Q. How many innings are you good for today?
YUSMEIRO PETIT: I think I'm ready for three.
Q. Okay. The other real question I had, too, was you're not a pitcher who has gotten a lot of notoriety but people are talking about your name, even on a baseball game last night. They had a long thing about your six innings. How does it feel? Have you gotten a lot of messages, anything different today after that performance the other night?
YUSMEIRO PETIT: I know a lot of people here but also in Venezuela, a lot of people had been talking about what I did, and I think my hometown in Venezuela is very excited about what I've been doing lately.
Q. Your experience as a reliever and as a starter, how did that translate or how did that help you in your last start in Washington?
YUSMEIRO PETIT: I think it varies. I know that if I have to be a reliever, I just get in that frame of mind that I'm going to be a reliever. If I have to start, then I also get ready to start. I think that I'm here to do what the team asks me to do. If they want me to start, I'll start. If they want me to be a reliever, I'll be a reliever. But the bottom line is I know what I can do; I can do both jobs.
Q. They have used you in both of those roles but how about physically being able to go an inning or sometimes going six innings or sometimes go a start, what is it that you have that you think makes that work?
YUSMEIRO PETIT: Well, first of all, I have to understand that my job is not easy, but I work with the trainers. I work every day on just staying in shape. I lift weights. And that's what keeps me ready to do this job.
Q. Could you tell us a little bit about just what the plane ride home was like, how exhausted everyone was, what the mood of the team was after going through such an historic game?
YUSMEIRO PETIT: Well, I think at that game we were able to relax. We were able to concentrate on what's ahead of us. We have the job two thirds completed. And once we're done, then we can just relax and concentrate on what's next for us.
Q. Some of your teammates talked about how mentally hard it is to be pitching inning after inning when one run means the game is over. When you were sitting in the dugout between the innings, did you have to tell yourself anything just to sort of mentally keep yourself in the game, and was it mentally taxing for you, even when you were out on the mound knowing that one mistake and the team loses?

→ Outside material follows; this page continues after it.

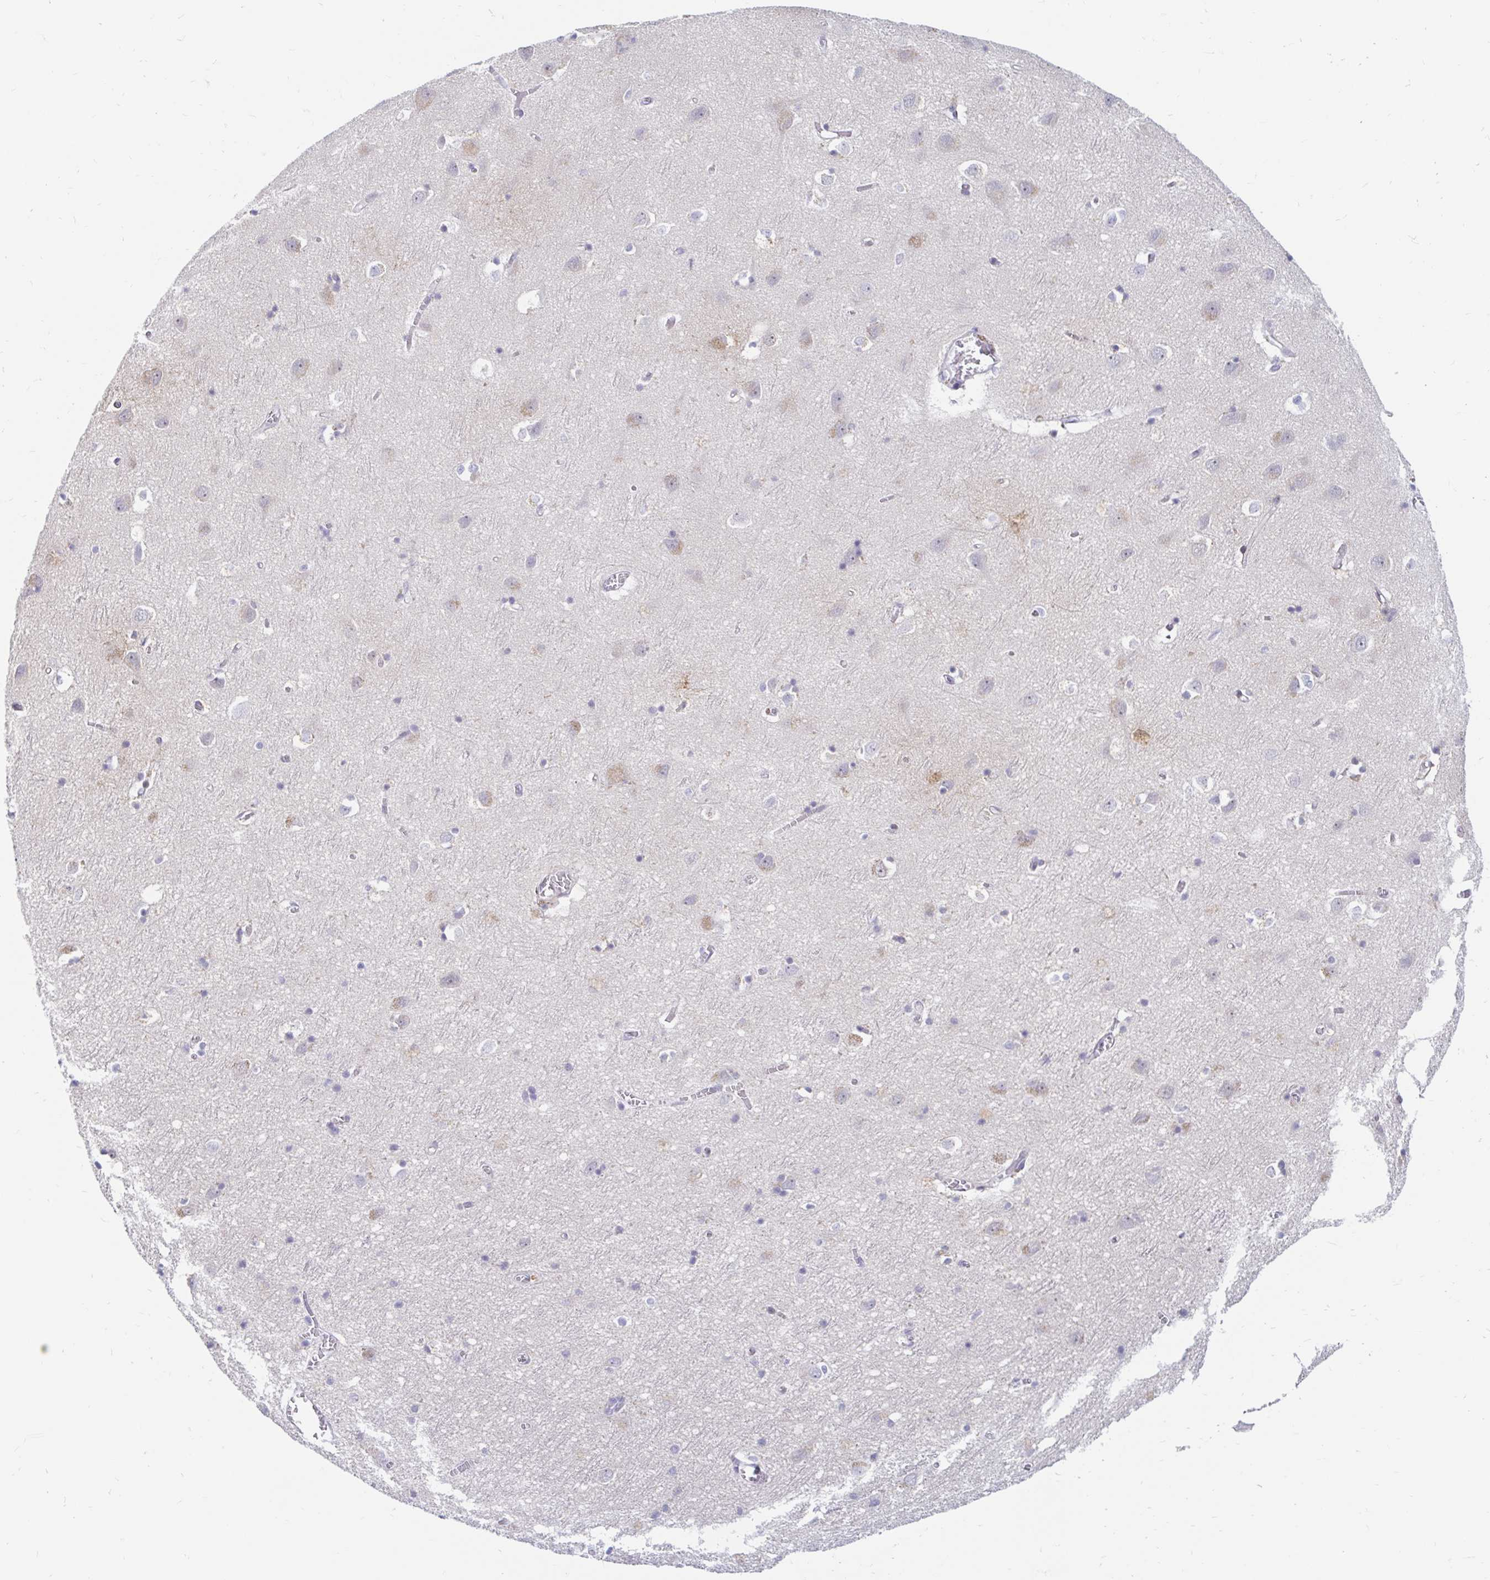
{"staining": {"intensity": "negative", "quantity": "none", "location": "none"}, "tissue": "cerebral cortex", "cell_type": "Endothelial cells", "image_type": "normal", "snomed": [{"axis": "morphology", "description": "Normal tissue, NOS"}, {"axis": "topography", "description": "Cerebral cortex"}], "caption": "Immunohistochemistry image of unremarkable cerebral cortex: cerebral cortex stained with DAB (3,3'-diaminobenzidine) reveals no significant protein expression in endothelial cells.", "gene": "PPP1R1B", "patient": {"sex": "male", "age": 70}}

YUSMEIRO PETIT: You have to be mentally strong. This is a work in progress that you do at the beginning of the year. You have to be mentally strong to know that one pitch can mean win or loss. That's what you have to do, just sit there and just make sure that you execute and that you make your pitch.
Q. I was just wondering when you look back on your breakout this year, if there was a mechanical change or working on the cutter or something that led to it, or was it the Giants just sort of giving you the longest shot and the belief that you could do it?
YUSMEIRO PETIT: I think one of the things that helped me all year was to be consistent in the strike zone, working the corners, just to know that in this ballpark, you just have to keep the ball down.